Question

Telephone channels have a bandwidth of about 3.1 kHz. Answer the following questions. (If you like, you can use Excel to do the calculations and then cut/paste your analysis into your homework). (15 points) a) If a telephone channel’s signal-to-noise ratio (SNR) is 2,000 (the signal strength is 2,000 times as much as the noise strength), use the Shannon Equation to calculate the maximum data rate of a telephone channel? b) How fast could a telephone channel carry data if the SNR were increased massively, from 2,000 to 20,000? (Note: This would not be realistic in practice.) c) With an SNR of 2,000, how fast could a telephone channel carry data if the bandwidth were increased to 4 kHz? Show your work or no credit. d) What do you think is a better way to increase data rate, and why?

Answer 1

Answer: a) 34 Kb/s b) 44 Kb/s c) 44 Kb/s

Step-by-step explanation:

The Shannon - Hartley equation, relates the channel capacity (which is the maximum data rate achievable) with the channel bandwidth, and the S/N ratio, as follows:

C (bps) = B (Hz) log₂ (1 +( S(w) / N(w)))

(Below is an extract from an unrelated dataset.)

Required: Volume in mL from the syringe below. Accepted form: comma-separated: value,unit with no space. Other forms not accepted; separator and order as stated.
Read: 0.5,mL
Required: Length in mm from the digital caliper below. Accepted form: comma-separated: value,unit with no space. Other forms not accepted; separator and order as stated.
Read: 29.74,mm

a) The problem tells us that the BW is of about 3.1 Khz, and that S/N is 2,000.

Replacing by the values, we get the value of C:

C = 3.1 Khz log₂ (1 + 2,000) = 3.1 Khz . 11 = 34 Kbps.

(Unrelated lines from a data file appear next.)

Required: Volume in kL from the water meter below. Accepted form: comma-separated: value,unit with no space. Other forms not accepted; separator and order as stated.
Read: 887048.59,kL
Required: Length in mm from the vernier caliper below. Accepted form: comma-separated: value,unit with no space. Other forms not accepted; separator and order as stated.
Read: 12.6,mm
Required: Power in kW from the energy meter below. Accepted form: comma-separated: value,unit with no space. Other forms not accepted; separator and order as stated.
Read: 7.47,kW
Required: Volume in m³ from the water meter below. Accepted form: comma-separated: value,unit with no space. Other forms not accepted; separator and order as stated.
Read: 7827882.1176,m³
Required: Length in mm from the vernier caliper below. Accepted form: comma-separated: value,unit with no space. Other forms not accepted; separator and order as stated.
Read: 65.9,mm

b) If the S/N were increased to 20,000, the Shannon equation will become like this:

C = 3.1 Khz log₂ (1 + 20000) = 3.1 Khz . 14 = 44 kb/s.

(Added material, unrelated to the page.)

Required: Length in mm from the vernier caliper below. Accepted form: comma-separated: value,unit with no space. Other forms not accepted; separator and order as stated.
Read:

c) In a clear example of which is called bandwidth vs S/N trade-off, if we increase the BW, instead to have a better S/N, we will have the following:

C= 4 Khz. log₂ (1 + 2000) = 4 Khz . 11 = 44 Kb/s

d) The best way to increase the data rate, is increasing the BW, because the S/N is always limited by the thermal noise, which is impossible to remove.

The BW increment is possible, for instance, using more symbols to represent the voice samples, or using digital modulation schemes more efficient, like QPSK or 8PSK.